## WHAT YOU ARE ASKED TO DO
How do the lines below between the ones holding "Annotation task. Give" and "For a GIS import: Transcribe", inclusive, read? Give them again exactly, with no other lines.

◇ ◇ ◇ ◇ ◇

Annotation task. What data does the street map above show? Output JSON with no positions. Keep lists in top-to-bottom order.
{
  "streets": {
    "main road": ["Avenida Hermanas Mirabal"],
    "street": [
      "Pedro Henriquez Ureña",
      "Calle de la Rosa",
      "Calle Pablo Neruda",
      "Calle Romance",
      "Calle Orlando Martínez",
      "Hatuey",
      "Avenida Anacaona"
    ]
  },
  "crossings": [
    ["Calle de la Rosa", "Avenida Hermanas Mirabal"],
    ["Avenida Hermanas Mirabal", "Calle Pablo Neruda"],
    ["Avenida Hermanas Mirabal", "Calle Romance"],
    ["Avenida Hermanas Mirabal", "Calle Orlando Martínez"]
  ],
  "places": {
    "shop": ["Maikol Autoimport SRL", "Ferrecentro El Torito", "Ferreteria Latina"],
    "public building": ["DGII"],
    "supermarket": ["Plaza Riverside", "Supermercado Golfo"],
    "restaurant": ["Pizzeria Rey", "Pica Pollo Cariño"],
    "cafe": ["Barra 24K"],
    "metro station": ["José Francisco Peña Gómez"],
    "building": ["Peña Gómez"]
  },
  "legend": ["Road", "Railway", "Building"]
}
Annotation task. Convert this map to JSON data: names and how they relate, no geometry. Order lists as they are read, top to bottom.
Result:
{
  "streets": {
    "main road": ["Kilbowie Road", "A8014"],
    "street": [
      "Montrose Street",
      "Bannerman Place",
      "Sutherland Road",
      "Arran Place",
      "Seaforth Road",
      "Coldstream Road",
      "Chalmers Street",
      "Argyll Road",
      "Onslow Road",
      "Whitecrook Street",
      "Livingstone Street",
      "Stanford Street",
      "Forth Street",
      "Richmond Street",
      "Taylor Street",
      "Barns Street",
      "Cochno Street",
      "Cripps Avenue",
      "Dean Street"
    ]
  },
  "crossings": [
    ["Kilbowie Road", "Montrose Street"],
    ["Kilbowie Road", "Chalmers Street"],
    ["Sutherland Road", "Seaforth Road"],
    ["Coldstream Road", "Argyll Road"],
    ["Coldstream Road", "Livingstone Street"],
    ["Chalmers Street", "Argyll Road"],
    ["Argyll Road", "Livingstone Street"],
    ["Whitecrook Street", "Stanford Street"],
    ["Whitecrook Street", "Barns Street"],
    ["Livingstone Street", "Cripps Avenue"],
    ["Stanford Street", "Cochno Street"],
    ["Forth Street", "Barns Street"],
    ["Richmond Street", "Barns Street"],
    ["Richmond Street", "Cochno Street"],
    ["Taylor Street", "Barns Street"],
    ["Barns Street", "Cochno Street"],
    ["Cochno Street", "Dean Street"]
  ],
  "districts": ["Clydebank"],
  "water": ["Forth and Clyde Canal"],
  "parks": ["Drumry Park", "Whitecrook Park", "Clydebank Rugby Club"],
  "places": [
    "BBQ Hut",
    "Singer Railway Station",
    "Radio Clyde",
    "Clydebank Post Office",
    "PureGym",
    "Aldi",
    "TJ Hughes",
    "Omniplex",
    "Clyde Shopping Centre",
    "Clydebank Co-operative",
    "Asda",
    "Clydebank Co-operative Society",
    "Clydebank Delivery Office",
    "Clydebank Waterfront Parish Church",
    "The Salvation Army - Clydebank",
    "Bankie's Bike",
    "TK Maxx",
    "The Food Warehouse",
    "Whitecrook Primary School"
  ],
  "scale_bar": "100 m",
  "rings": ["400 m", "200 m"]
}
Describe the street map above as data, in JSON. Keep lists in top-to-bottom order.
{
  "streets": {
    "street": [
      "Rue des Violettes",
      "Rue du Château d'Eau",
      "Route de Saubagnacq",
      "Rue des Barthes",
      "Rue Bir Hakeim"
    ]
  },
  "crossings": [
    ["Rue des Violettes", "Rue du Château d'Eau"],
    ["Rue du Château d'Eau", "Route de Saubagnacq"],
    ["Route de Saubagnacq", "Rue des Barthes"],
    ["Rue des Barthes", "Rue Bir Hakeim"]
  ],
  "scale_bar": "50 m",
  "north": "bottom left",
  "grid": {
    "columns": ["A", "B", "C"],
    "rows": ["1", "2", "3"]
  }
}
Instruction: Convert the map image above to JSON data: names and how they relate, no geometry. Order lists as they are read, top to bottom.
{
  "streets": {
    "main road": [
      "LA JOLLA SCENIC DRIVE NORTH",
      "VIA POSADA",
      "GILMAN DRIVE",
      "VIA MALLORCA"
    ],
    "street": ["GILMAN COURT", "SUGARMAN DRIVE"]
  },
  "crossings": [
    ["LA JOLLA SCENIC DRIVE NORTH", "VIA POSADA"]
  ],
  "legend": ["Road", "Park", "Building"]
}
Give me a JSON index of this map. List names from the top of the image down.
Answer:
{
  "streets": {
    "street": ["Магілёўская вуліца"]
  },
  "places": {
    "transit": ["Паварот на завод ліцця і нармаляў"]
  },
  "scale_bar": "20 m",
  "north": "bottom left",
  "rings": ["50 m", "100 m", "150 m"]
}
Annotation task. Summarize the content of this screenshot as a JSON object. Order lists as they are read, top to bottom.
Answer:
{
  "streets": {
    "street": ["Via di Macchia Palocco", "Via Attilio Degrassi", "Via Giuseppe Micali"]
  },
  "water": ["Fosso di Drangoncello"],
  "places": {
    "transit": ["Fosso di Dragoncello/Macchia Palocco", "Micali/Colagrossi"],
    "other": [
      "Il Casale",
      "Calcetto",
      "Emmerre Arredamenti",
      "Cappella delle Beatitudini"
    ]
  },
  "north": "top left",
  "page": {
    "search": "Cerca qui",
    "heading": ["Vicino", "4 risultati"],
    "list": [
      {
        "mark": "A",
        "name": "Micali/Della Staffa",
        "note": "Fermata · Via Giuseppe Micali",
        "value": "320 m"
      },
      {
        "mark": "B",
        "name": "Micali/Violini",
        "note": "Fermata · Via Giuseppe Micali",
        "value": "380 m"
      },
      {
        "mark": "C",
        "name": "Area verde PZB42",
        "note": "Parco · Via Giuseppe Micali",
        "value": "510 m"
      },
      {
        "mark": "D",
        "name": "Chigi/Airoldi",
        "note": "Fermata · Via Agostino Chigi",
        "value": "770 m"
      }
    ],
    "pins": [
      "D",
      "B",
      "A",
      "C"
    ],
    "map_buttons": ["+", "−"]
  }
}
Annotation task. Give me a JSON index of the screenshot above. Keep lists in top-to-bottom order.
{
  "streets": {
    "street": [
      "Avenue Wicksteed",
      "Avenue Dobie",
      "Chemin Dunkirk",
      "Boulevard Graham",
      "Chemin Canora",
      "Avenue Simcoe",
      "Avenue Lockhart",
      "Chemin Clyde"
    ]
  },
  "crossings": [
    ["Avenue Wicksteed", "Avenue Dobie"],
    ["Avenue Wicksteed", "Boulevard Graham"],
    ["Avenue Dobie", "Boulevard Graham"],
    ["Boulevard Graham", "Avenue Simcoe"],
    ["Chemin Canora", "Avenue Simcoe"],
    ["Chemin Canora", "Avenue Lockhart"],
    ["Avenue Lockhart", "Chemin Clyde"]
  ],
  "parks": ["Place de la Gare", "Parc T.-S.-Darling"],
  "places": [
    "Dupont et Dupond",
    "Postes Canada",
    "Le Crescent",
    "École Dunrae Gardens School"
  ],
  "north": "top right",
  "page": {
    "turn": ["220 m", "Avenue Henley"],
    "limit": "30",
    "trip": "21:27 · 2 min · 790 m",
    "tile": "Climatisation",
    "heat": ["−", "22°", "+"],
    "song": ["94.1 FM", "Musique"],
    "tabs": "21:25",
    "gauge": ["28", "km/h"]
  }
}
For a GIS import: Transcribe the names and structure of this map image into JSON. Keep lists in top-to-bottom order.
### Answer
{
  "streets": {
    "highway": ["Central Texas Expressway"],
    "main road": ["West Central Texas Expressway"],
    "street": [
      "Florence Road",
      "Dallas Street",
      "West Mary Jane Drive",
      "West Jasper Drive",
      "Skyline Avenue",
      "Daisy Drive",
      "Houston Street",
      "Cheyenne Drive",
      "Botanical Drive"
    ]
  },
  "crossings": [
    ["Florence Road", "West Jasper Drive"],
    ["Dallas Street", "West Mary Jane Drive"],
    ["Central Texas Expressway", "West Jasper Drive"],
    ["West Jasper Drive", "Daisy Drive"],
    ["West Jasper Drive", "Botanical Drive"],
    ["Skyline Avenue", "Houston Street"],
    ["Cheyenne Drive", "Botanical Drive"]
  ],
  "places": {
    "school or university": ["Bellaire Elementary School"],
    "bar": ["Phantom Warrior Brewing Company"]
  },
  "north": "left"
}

◇ ◇ ◇ ◇ ◇

## EXPECTED ANSWER
Annotation task. Give me a JSON index of the screenshot above. Keep lists in top-to-bottom order.
{
  "streets": {
    "street": [
      "Avenue Wicksteed",
      "Avenue Dobie",
      "Chemin Dunkirk",
      "Boulevard Graham",
      "Chemin Canora",
      "Avenue Simcoe",
      "Avenue Lockhart",
      "Chemin Clyde"
    ]
  },
  "crossings": [
    ["Avenue Wicksteed", "Avenue Dobie"],
    ["Avenue Wicksteed", "Boulevard Graham"],
    ["Avenue Dobie", "Boulevard Graham"],
    ["Boulevard Graham", "Avenue Simcoe"],
    ["Chemin Canora", "Avenue Simcoe"],
    ["Chemin Canora", "Avenue Lockhart"],
    ["Avenue Lockhart", "Chemin Clyde"]
  ],
  "parks": ["Place de la Gare", "Parc T.-S.-Darling"],
  "places": [
    "Dupont et Dupond",
    "Postes Canada",
    "Le Crescent",
    "École Dunrae Gardens School"
  ],
  "north": "top right",
  "page": {
    "turn": ["220 m", "Avenue Henley"],
    "limit": "30",
    "trip": "21:27 · 2 min · 790 m",
    "tile": "Climatisation",
    "heat": ["−", "22°", "+"],
    "song": ["94.1 FM", "Musique"],
    "tabs": "21:25",
    "gauge": ["28", "km/h"]
  }
}
For a GIS import: Transcribe the names and structure of this map image into JSON. Keep lists in top-to-bottom order.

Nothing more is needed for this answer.